I have stayed grateful to those kindly strangers who invited me into their cars. They were an important part of my education. Those brief encounters were the beginning of an important lesson: that other lives existed beside my own.
THE GIRL WITH ANTLERS
I often think of the girl with antlers.
Decades have passed since I first saw her, yet when I close my eyes she is there in every detail. Her face is oval, framed by falling hair, and almost pretty. I’m not usually drawn to a pretty face, preferring stronger lines or even jolie-laide like Charlotte Gainsbourg, but there was something special about the girl with antlers.
It was her expression I think: a knowing half-smile as she looked at you, as though in possession of some mysterious, wonderful secret.
She might be the younger, more mischievous sister of the Mona Lisa as described by Pater: ‘older than the rocks among which she sits; like the Vampire, she has been dead many times, and learned the secrets of the grave; and has been a diver in deep seas, and keeps their fallen day about her.’
Her breasts are bare and from her head grow two extravagant antlers. She bears them with pride, decorated with wild flowers which hang down in garlands entwining with her hair. The image has a quiet power as well as beauty, drawing your eye back again and again. It fascinates - in the original sense of fascinere, of casting a spell.

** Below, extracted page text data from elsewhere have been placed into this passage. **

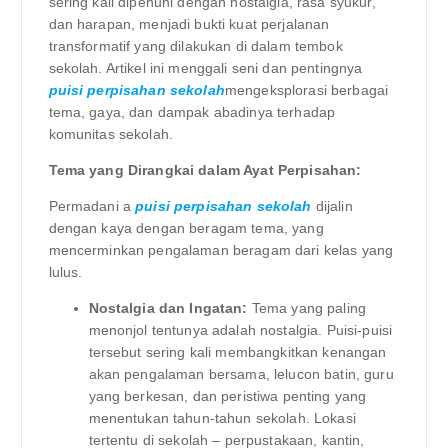
sering kali dipenuhi dengan nostalgia, rasa syukur,
dan harapan, menjadi bukti kuat perjalanan
transformatif yang dilakukan di dalam tembok
sekolah. Artikel ini menggali seni dan pentingnya
puisi perpisahan sekolah
mengeksplorasi berbagai
tema, gaya, dan dampak abadinya terhadap
komunitas sekolah.
Tema yang Dirangkai dalam Ayat Perpisahan:
Permadani a
puisi perpisahan sekolah
dijalin
dengan kaya dengan beragam tema, yang
mencerminkan pengalaman beragam dari kelas yang
lulus.
Nostalgia dan Ingatan:
Tema yang paling
menonjol tentunya adalah nostalgia. Puisi-puisi
tersebut sering kali membangkitkan kenangan
akan pengalaman bersama, lelucon batin, guru
yang berkesan, dan peristiwa penting yang
menentukan tahun-tahun sekolah. Lokasi
tertentu di sekolah – perpustakaan, kantin,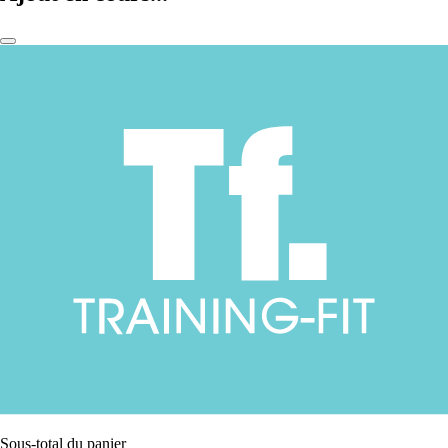
Sous-total du panier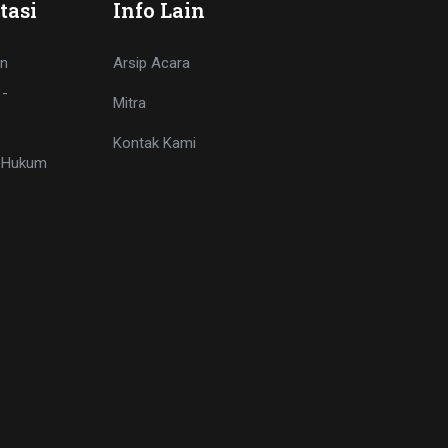
tasi
Info Lain
n
Arsip Acara
 -
Mitra
Kontak Kami
i Hukum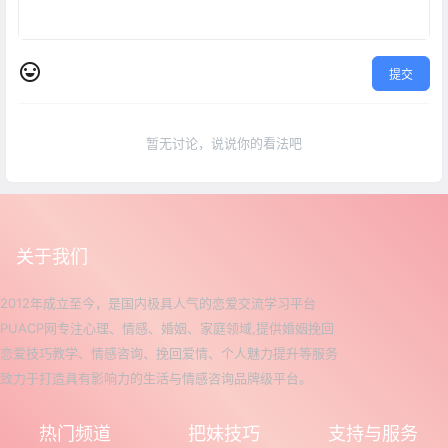
提交
暂无讨论，说说你的看法吧
关于我们
2012年成立至今，是国内极具人气的恋爱交流学习平台
PUACP网专注心理、情感、婚姻、家庭领域,提供婚姻挽回
恋爱技巧教学、情感咨询、挽回爱情、个人魅力提升等服务
致力于打造具有影响力的生活与情感咨询品牌级平台。
热门频道
把妹技巧
支持与服务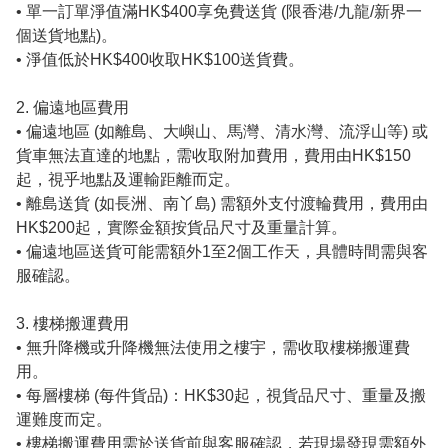
• 單一訂單淨值滿HK$400享免費送貨 (限香港/九龍/新界一
個送貨地點)。

• 淨值低於HK$400收取HK$100送貨費。

2. 偏遠地區費用

• 偏遠地區 (如離島、大嶼山、馬灣、清水灣、流浮山等) 或
貨車無法直達的地點，需收取附加費用，費用由HK$150
起，視乎地點及運輸距離而定。 

• 離島送貨 (如長洲、南丫島) 需額外支付渡輪費用，費用由
HK$200起，實際金額按貨品尺寸及重量計算。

I don’t recall where I found the picture. In an antique shop in a Welsh country town one winter’s afternoon perhaps, or pressed between the pages of a book in my grandmother’s house. Wherever it came from, the picture hung on my wall for years while I was a student, alongside a nude by Mapplethorpe, a black-and-white photograph of Debbie Harry, and a landscape by Caspar David Friedrich. Somehow, in moving house, moving relationships, moving country, the picture was lost and I forgot about it for years.

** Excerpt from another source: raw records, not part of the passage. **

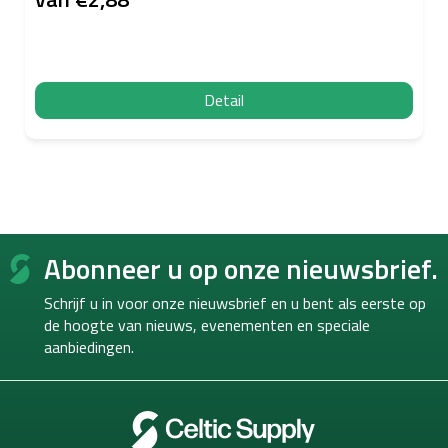
Detail
F
Abonneer u op onze nieuwsbrief.
o
o
Schrijf u in voor onze nieuwsbrief en u bent als eerste op
t
de hoogte van
nieuws, evenementen en speciale
e
aanbiedingen.
r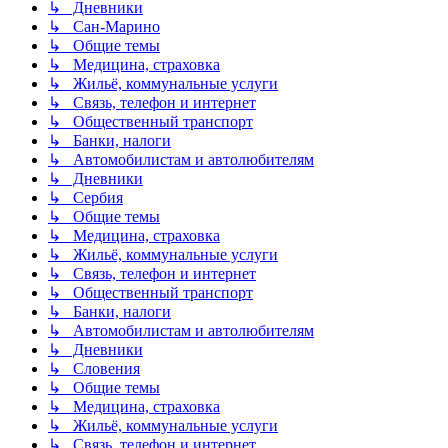
↳ Дневники
↳ Сан-Марино
↳ Общие темы
↳ Медицина, страховка
↳ Жильё, коммунальные услуги
↳ Связь, телефон и интернет
↳ Общественный транспорт
↳ Банки, налоги
↳ Автомобилистам и автолюбителям
↳ Дневники
↳ Сербия
↳ Общие темы
↳ Медицина, страховка
↳ Жильё, коммунальные услуги
↳ Связь, телефон и интернет
↳ Общественный транспорт
↳ Банки, налоги
↳ Автомобилистам и автолюбителям
↳ Дневники
↳ Словения
↳ Общие темы
↳ Медицина, страховка
↳ Жильё, коммунальные услуги
↳ Связь, телефон и интернет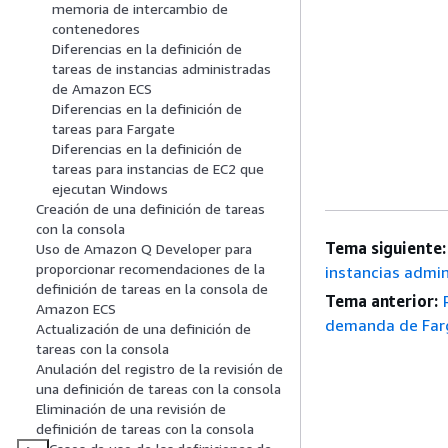
memoria de intercambio de
contenedores
Diferencias en la definición de
tareas de instancias administradas
de Amazon ECS
Diferencias en la definición de
tareas para Fargate
Diferencias en la definición de
tareas para instancias de EC2 que
ejecutan Windows
Creación de una definición de tareas
con la consola
Tema siguiente:
Uso de Amazon Q Developer para
proporcionar recomendaciones de la
instancias admi
definición de tareas en la consola de
Tema anterior:
Amazon ECS
demanda de Far
Actualización de una definición de
tareas con la consola
Anulación del registro de la revisión de
una definición de tareas con la consola
Eliminación de una revisión de
definición de tareas con la consola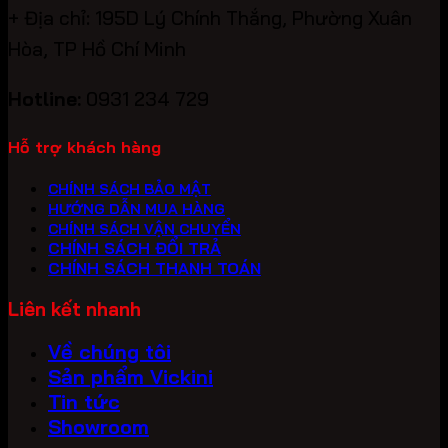
+ Địa chỉ: 195D Lý Chính Thắng, Phường Xuân
Hòa, TP Hồ Chí Minh
Hotline:
0931 234 729
Hỗ trợ khách hàng
CHÍNH SÁCH BẢO MẬT
HƯỚNG DẪN MUA HÀNG
CHÍNH SÁCH VẬN CHUYỂN
CHÍNH SÁCH ĐỔI TRẢ
CHÍNH SÁCH THANH TOÁN
Liên kết nhanh
Về chúng tôi
Sản phẩm Vickini
Tin tức
Showroom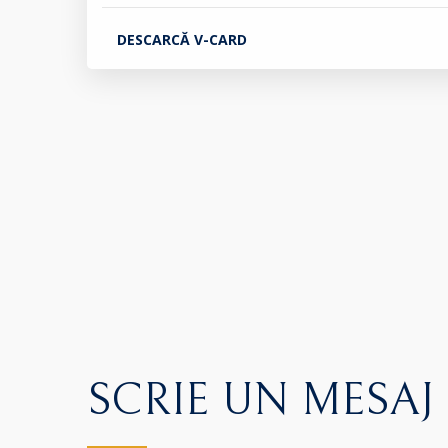
DESCARCĂ V-CARD
SCRIE UN MESAJ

I was in my thirties before I saw her again. Visiting a lawyer in Canberra on some business or other, I stopped enthralled as I entered his door. There she was: the girl with antlers. It was the very same image, hung in the hallway as though to announce the resident spirit.

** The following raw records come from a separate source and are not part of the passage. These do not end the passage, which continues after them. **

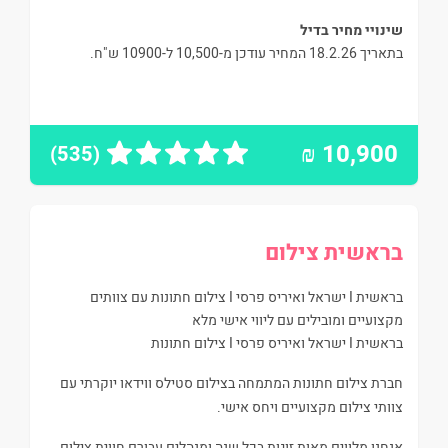
שינויי מחיר בדיל
בתאריך 18.2.26 המחיר עודכן מ-10,500 ל-10900 ש"ח.
₪
10,900
(535)
בראשית צילום
בראשית I ישראל ואיריס פרסי I צילום חתונות עם צוותים
מקצועיים ומובילים עם ליווי אישי מלא
בראשית I ישראל ואיריס פרסי I צילום חתונות
חברת צילום חתונות המתמחה בצילום סטילס ווידאו יוקרתי עם
צוותי צילום מקצועיים ויחס אישי.
אנחנו מלווים מאות זוגות בכל שנה ומנהלים עבורם חווית צילום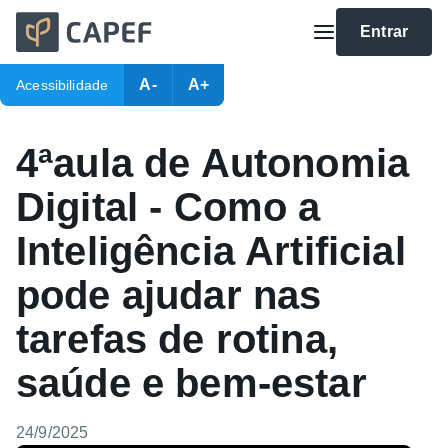
Entrar
A-
A+
Acessibilidade
4ªaula de Autonomia
Digital - Como a
Inteligência Artificial
pode ajudar nas
tarefas de rotina,
saúde e bem-estar
24/9/2025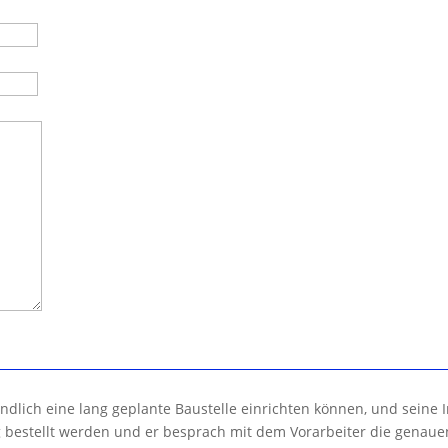
ndlich eine lang geplante Baustelle einrichten können, und seine I
ng bestellt werden und er besprach mit dem Vorarbeiter die genau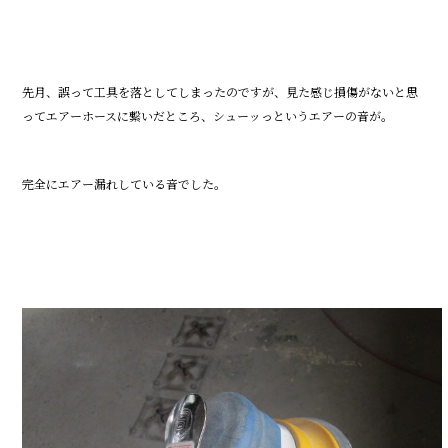
先月、誤って工具を落としてしまったのですが、見た感じ損傷がないと思
ってエアーホースに繋いだところ、シューッっというエアーの音が。
完全にエアー漏れしている音でした。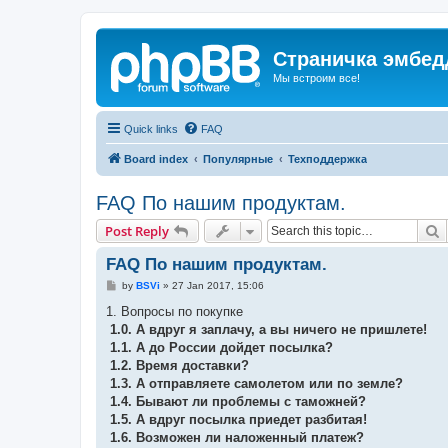
Страничка эмбед
Мы встроим все!
Quick links
FAQ
Board index
Популярные
Техподдержка
FAQ По нашим продуктам.
S
Post Reply
FAQ По нашим продуктам.
P
by
BSVi
»
27 Jan 2017, 15:06
o
s
1. Вопросы по покупке
t
1.0. А вдруг я заплачу, а вы ничего не пришлете!
1.1. А до России дойдет посылка?
1.2. Время доставки?
1.3. А отправляете самолетом или по земле?
1.4. Бывают ли проблемы с таможней?
1.5. А вдруг посылка приедет разбитая!
1.6. Возможен ли наложенный платеж?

I was running late. There were documents to sign in triplicate and deliver somewhere or other by 5 PM. Only as I rushed out, hurriedly shaking his hand, did I ask the bearded lawyer about that picture of the half-smiling girl, with honeysuckle, daisies, and eglantine hanging from her horns.
‘Ah, you know about her . . ’ he smiled, waving and closing the door behind me.
I have searched Google and Bing, Yahoo, and even Wolfram Alpha, but no search engine can find her for me. In scandinavian mythology, I learn, there was a goddess who ran with the reindeer herds, clothed only in furs and with spectacular horns growing from her head. She was a figure of potency and awe. A kind of Artemis. A search for images of ‘girls with antlers’ brought no more luck, delivering manga drawing to me, some pornographic curiosities, but mostly pictures of arty Tumblr girls, posing with horns held to their heads. My curiosity is shared, it seems, if not always in the same way.
I have never found that picture which so fascinated me. I often think of her, convinced the image has some meaning I can’t quite place, some ancient cult-like significance of which I am unaware. Perhaps I’ll never find her again, but if you see her, be sure to let me know.